You were really close. Try:
rm `ls -la | grep 'myid' | awk ' { print $9 } '`
Note that those are backticks, not single quotes surrounding the first three segments from your original pipeline. Also for me the filename column was $8, but if $9 is the right column for you, then that should do it.
find . -user myuser -print0 |xargs -0 rm
Put your own userid (or maybe user number) in for "myuser".
rm doesn't read from stdin.
find -user $(whoami) -delete
Please always test without the delete first.

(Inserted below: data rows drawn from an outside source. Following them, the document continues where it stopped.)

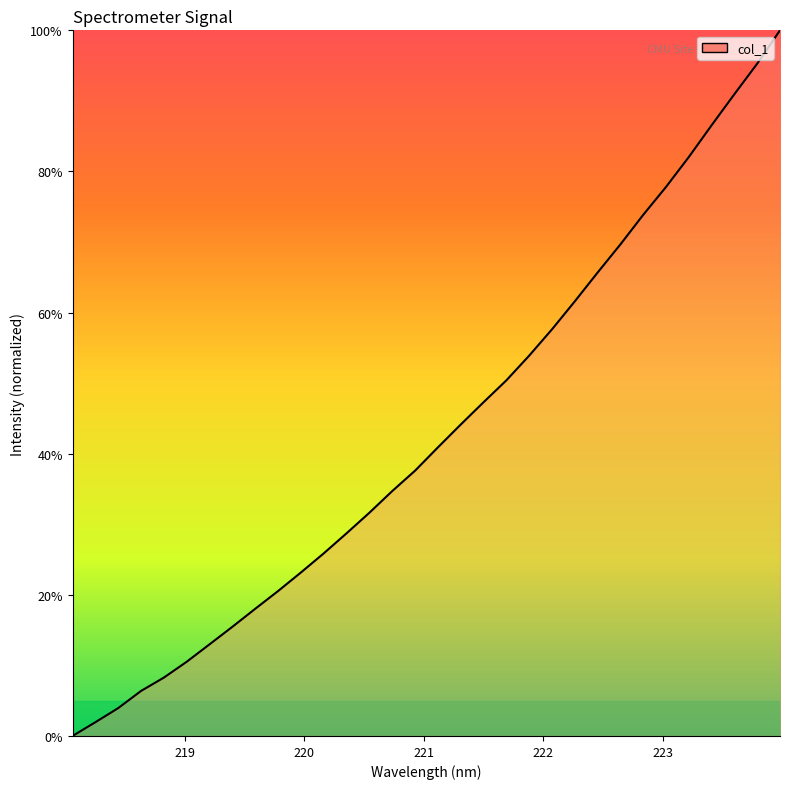

What is the maximum value shown in the chart?

100.0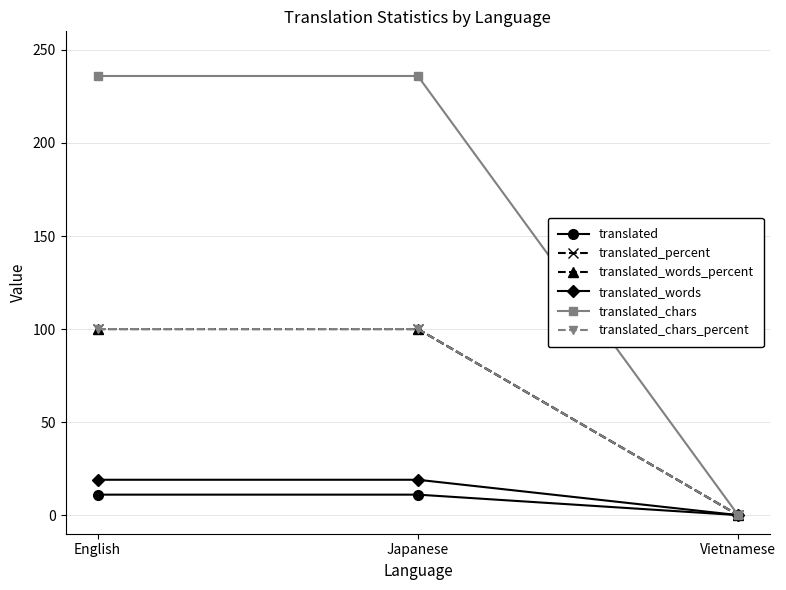

What is the spread (max minus min) of values at Japanese?

225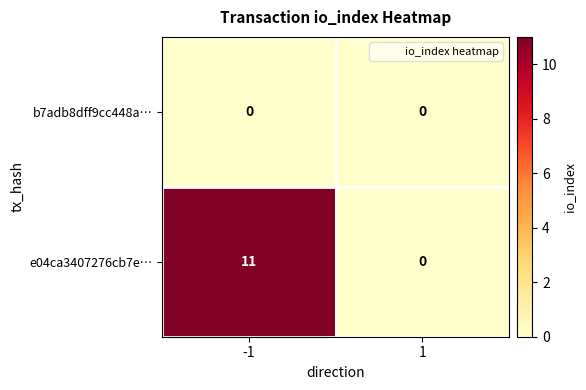

Between -1 and 1, which series saw the biggest shift?

e04ca3407276cb7e…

Try with find where you can search for files belonging to a user and then delete them:
find . -user *username* -delete
More info: man find
rm does not accept a list of files to delete on the stdin (which is what you are doing by passing it through the pipe.
Try this
find . -type f -user username -exec rm -f {} \;
Delete files of user_name from folder /tmp (you can replace this with your folder) older than 60 days - you ca use any date here but make sure you keep evidence in a deleted.txt file in user_name home folder:
find /tmp -user user_name -mtime +60 -exec rm -rfv {} \; >> /home/user_name/deleted.txt
You could use find:
find . -maxdepth 1 -type f -user myid -print0 | xargs -0 rm -f
Drop the -maxdepth 1 if you want it to handle subdirectories as well.